Document layout detection data
==============================

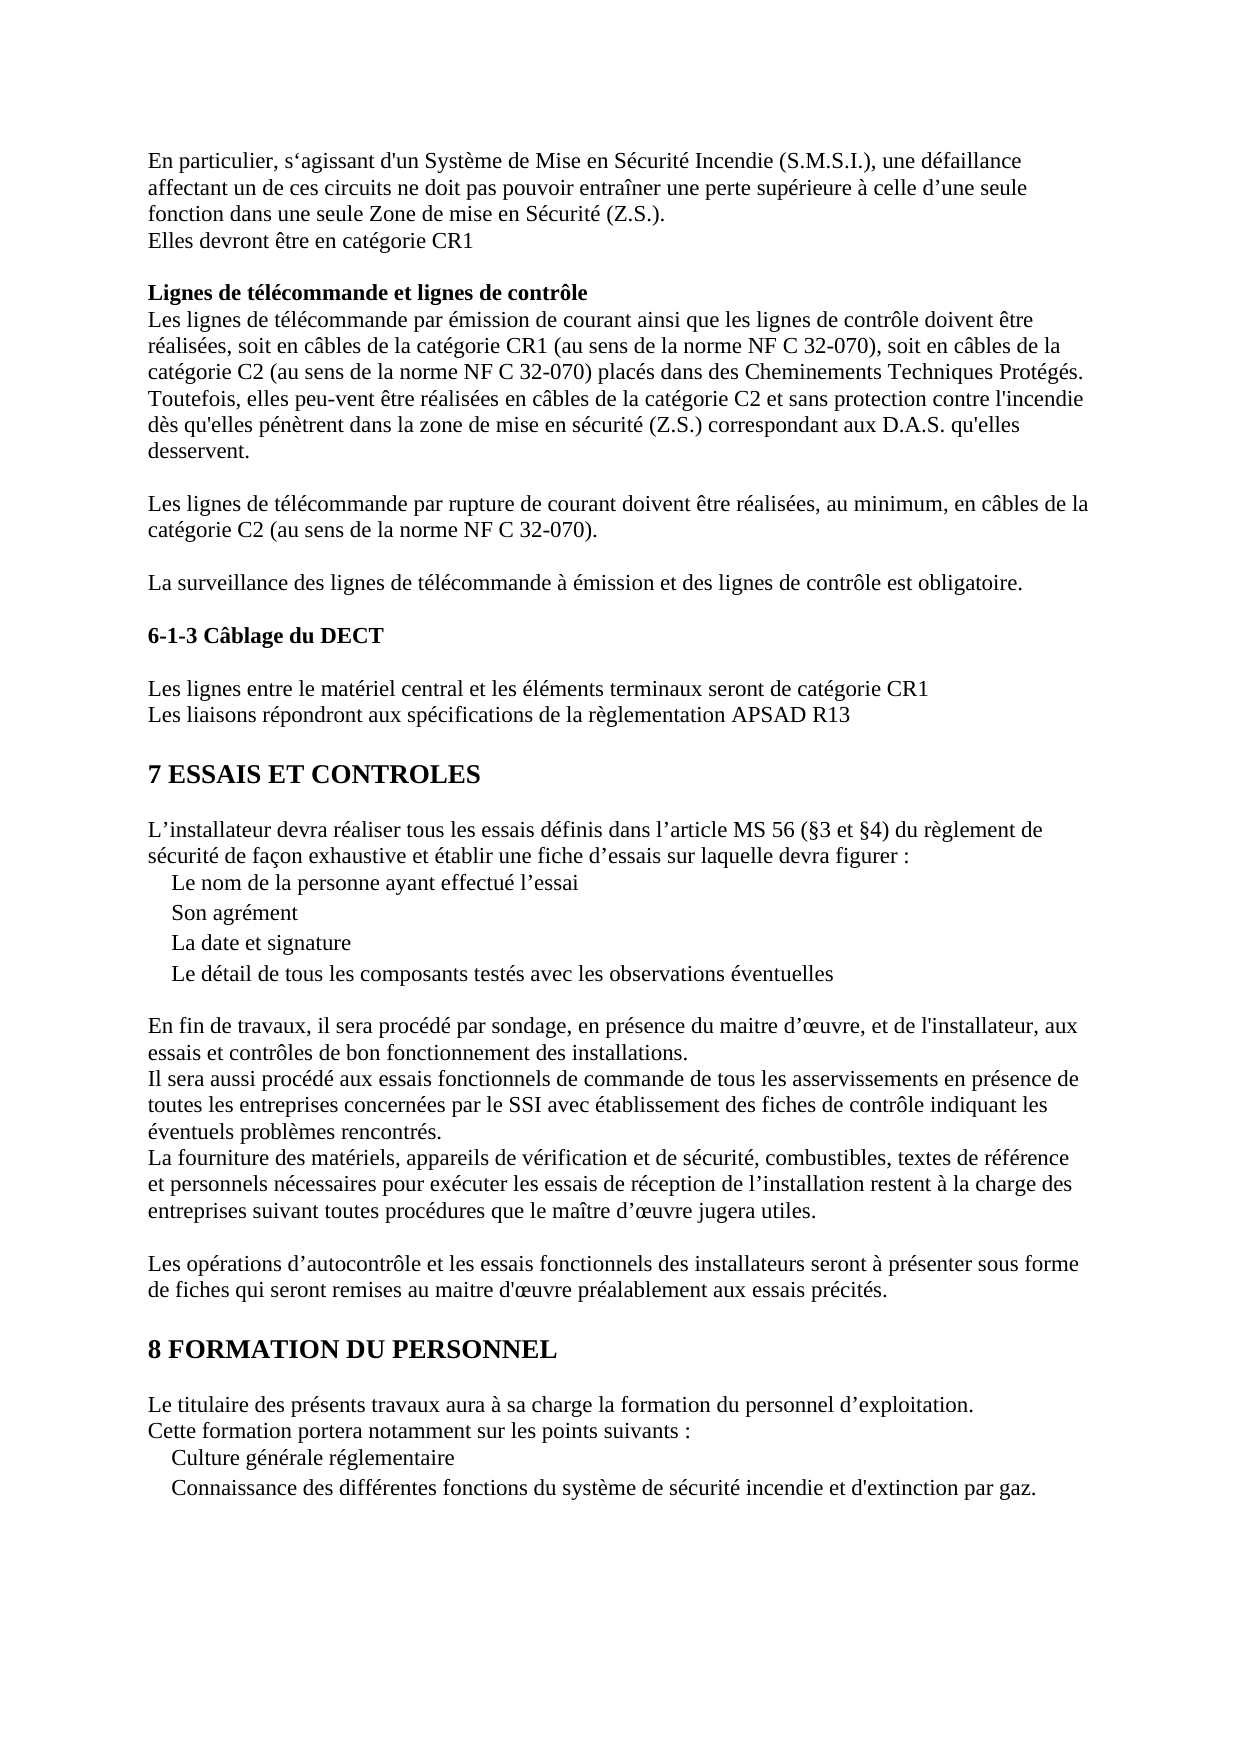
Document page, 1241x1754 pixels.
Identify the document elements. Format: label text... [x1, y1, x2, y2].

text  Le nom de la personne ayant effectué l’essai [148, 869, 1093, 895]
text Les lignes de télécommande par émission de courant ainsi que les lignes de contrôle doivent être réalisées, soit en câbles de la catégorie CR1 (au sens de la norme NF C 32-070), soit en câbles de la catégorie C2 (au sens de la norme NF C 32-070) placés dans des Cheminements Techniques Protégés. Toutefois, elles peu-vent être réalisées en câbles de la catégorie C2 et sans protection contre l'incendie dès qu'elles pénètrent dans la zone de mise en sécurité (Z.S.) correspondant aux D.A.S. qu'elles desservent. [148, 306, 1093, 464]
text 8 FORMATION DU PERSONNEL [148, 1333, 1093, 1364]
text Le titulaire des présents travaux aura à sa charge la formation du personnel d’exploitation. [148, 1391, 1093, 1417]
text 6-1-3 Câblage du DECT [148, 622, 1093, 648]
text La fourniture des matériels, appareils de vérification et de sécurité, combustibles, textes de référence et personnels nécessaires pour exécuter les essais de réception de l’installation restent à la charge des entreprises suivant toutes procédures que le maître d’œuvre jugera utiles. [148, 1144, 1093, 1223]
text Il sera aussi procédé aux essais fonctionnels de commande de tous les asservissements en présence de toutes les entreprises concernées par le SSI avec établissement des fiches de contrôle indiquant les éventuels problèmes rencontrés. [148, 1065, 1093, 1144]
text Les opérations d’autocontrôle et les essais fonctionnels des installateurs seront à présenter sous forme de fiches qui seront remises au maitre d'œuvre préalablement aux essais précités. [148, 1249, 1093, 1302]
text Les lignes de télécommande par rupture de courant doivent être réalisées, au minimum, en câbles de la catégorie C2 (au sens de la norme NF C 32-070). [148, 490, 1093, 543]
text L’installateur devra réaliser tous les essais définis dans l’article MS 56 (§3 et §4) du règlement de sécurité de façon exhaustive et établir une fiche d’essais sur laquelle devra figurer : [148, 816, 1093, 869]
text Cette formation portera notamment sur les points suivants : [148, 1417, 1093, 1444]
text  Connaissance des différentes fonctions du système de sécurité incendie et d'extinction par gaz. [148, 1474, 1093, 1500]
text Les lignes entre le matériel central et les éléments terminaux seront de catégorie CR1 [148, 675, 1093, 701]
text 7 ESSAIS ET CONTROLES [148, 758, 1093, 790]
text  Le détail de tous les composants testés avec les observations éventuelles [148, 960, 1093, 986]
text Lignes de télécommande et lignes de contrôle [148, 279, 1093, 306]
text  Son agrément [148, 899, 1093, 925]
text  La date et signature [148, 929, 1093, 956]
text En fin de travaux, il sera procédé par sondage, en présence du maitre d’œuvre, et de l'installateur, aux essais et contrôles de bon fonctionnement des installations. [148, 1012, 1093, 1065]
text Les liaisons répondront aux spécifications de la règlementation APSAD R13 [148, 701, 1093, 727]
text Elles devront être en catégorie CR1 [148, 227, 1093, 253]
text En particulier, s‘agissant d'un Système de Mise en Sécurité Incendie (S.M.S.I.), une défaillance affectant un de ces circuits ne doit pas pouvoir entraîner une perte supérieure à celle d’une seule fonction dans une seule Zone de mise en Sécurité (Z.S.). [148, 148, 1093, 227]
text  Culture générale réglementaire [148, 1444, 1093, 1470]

==============================

The problem:
Can the entries above be repeated exactly, without their pictures?

Answer for this exercise:
Document page, 1241x1754 pixels.
Identify the document elements. Format: label text... [x1, y1, x2, y2].

text  Le nom de la personne ayant effectué l’essai [148, 869, 1093, 895]
text Les lignes de télécommande par émission de courant ainsi que les lignes de contrôle doivent être réalisées, soit en câbles de la catégorie CR1 (au sens de la norme NF C 32-070), soit en câbles de la catégorie C2 (au sens de la norme NF C 32-070) placés dans des Cheminements Techniques Protégés. Toutefois, elles peu-vent être réalisées en câbles de la catégorie C2 et sans protection contre l'incendie dès qu'elles pénètrent dans la zone de mise en sécurité (Z.S.) correspondant aux D.A.S. qu'elles desservent. [148, 306, 1093, 464]
text 8 FORMATION DU PERSONNEL [148, 1333, 1093, 1364]
text Le titulaire des présents travaux aura à sa charge la formation du personnel d’exploitation. [148, 1391, 1093, 1417]
text 6-1-3 Câblage du DECT [148, 622, 1093, 648]
text La fourniture des matériels, appareils de vérification et de sécurité, combustibles, textes de référence et personnels nécessaires pour exécuter les essais de réception de l’installation restent à la charge des entreprises suivant toutes procédures que le maître d’œuvre jugera utiles. [148, 1144, 1093, 1223]
text Il sera aussi procédé aux essais fonctionnels de commande de tous les asservissements en présence de toutes les entreprises concernées par le SSI avec établissement des fiches de contrôle indiquant les éventuels problèmes rencontrés. [148, 1065, 1093, 1144]
text Les opérations d’autocontrôle et les essais fonctionnels des installateurs seront à présenter sous forme de fiches qui seront remises au maitre d'œuvre préalablement aux essais précités. [148, 1249, 1093, 1302]
text Les lignes de télécommande par rupture de courant doivent être réalisées, au minimum, en câbles de la catégorie C2 (au sens de la norme NF C 32-070). [148, 490, 1093, 543]
text L’installateur devra réaliser tous les essais définis dans l’article MS 56 (§3 et §4) du règlement de sécurité de façon exhaustive et établir une fiche d’essais sur laquelle devra figurer : [148, 816, 1093, 869]
text Cette formation portera notamment sur les points suivants : [148, 1417, 1093, 1444]
text  Connaissance des différentes fonctions du système de sécurité incendie et d'extinction par gaz. [148, 1474, 1093, 1500]
text Les lignes entre le matériel central et les éléments terminaux seront de catégorie CR1 [148, 675, 1093, 701]
text 7 ESSAIS ET CONTROLES [148, 758, 1093, 790]
text  Le détail de tous les composants testés avec les observations éventuelles [148, 960, 1093, 986]
text Lignes de télécommande et lignes de contrôle [148, 279, 1093, 306]
text  Son agrément [148, 899, 1093, 925]
text  La date et signature [148, 929, 1093, 956]
text En fin de travaux, il sera procédé par sondage, en présence du maitre d’œuvre, et de l'installateur, aux essais et contrôles de bon fonctionnement des installations. [148, 1012, 1093, 1065]
text Les liaisons répondront aux spécifications de la règlementation APSAD R13 [148, 701, 1093, 727]
text Elles devront être en catégorie CR1 [148, 227, 1093, 253]
text En particulier, s‘agissant d'un Système de Mise en Sécurité Incendie (S.M.S.I.), une défaillance affectant un de ces circuits ne doit pas pouvoir entraîner une perte supérieure à celle d’une seule fonction dans une seule Zone de mise en Sécurité (Z.S.). [148, 148, 1093, 227]
text  Culture générale réglementaire [148, 1444, 1093, 1470]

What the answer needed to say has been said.